Prima si ergono gli alberi giganti i quali espandono i loro rami a quaranta, a cinquanta e perfino a ottanta metri d’altezza, cinti e recinti da immense liane, poi sotto di loro crescono gli alberi minori, i quali formano una foresta inferiore. I raggi del sole che penetrano fra la vôlta di verzura dei primi, si arrestano su quella più bassa, sicchè è quasi impossibile che possano giungere fino a terra.

Anche in pieno mezzogiorno regna una semi-oscurità che più tardi, e specialmente alla notte, diventa fittissima tanto, che è impossibile muovere un passo senza rompersi il capo contro quelle migliaia di tronchi quasi riuniti.

Queste doppie foreste hanno però il vantaggio di essere prive di cespugli, di piante arborescenti e di erbacee, poichè mancando la luce e l’aria, queste non si possono sviluppare e ben presto muoiono.

Wan-Horn e Cornelio procedevano quindi speditamente ma un po’ a casaccio, passando sotto quella moltitudine di [p. 221 modifica] palmizi, di canari, di tek, di alberi del ferro, di latanieri, di sagu, di mimose, di alberi del pane, di sensitive giganti, di fichi, di durion, di mangli e di gambir che incrociavano i loro rami e le loro enormi foglie in tutti i modi possibili ed immaginabili.

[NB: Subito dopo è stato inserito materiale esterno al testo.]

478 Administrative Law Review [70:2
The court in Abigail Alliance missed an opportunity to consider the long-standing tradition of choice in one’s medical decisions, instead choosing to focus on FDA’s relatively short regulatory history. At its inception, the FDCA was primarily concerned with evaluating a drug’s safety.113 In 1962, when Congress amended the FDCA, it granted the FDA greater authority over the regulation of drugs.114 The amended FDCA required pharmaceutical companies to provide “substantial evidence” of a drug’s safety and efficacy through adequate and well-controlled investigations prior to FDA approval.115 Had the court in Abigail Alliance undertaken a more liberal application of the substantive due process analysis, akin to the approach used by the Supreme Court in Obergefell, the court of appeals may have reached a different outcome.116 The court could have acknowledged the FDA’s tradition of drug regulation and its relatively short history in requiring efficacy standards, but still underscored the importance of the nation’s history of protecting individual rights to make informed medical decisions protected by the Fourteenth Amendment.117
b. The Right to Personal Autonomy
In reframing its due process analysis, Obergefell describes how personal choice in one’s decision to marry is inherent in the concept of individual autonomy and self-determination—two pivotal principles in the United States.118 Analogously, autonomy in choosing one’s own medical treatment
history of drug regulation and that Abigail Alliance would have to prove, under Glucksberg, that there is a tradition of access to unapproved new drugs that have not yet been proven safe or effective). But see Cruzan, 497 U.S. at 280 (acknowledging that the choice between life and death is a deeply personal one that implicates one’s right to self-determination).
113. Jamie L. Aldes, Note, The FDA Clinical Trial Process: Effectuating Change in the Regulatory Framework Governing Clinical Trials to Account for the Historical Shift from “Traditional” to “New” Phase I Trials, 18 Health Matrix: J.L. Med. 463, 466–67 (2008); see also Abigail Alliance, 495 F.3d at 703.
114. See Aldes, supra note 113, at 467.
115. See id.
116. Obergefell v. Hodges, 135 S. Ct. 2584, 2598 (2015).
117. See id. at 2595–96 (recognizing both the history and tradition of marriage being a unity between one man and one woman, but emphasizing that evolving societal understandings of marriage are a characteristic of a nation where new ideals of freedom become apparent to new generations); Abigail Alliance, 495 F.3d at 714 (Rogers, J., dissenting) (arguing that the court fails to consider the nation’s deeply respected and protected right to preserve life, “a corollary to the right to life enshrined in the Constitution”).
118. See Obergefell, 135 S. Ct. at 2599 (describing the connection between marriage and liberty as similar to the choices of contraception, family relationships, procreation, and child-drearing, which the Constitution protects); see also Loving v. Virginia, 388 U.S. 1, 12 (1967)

Di tratto in tratto si arrestavano per sparare un colpo di fucile, e tendevano gli orecchi, sperando di ricevere una risposta, ma invano.

Alla sera, sfiniti per quella rapida marcia, affamati, inquieti, s’arrestarono ai piedi d’un albero del pane dal tronco colossale.

— Povero zio! disse Cornelio con voce triste. Fra quali angosce sarà!

— Lo ritroveremo, signor Cornelio, disse Wan-Horn, per consolarlo. Domani all’alba ci rimetteremo in cammino e sono certo che udremo le sue fucilate.

— Ma quale triste notte passerà, Horn. Forse ci crederà prigionieri dei papuasi e fors’anche morti.

— Sa che siamo armati e che siamo tali uomini da non farsi prendere da quei mangiatori di carne umana. Non disperiamo; Dio veglia su tutti. [p. 222 modifica]

Il marinaio, quantunque fosse in preda a tristi pensieri, per rompere quel discorso scoraggiante accese il fuoco e mise sui carboni alcune costolette di babirussa poi, non avendo il sagu, che era stato lasciato nel boschetto di noci moscate per essere più lesti a inseguire quella disgraziata selvaggina, raccolse alcune frutta dell’albero sotto il quale si erano sdraiati.

Erano grosse come la testa d’un fanciullo, coperte d’una buccia rugosa, ma dentro contenevano una polpa giallastra e tenera che si taglia a fette mettendola ad abbrustolire sui carboni. Si fanno servire da pane e sono eccellenti avendo il sapore di certe specie di zucche e anche un po’ dei carciofi.

La cena però non fu allegra, quantunque fossero affamati; assaggiarono appena le costolette e le frutta dell’albero del pane, tanto erano inquieti ed angosciati.

Spento il fuoco, per non attirare l’attenzione dei selvaggi che potevano abitare in quei dintorni, si stesero fra le erbe, aspettando impazientemente l’alba per rimettersi in cerca dei loro compagni.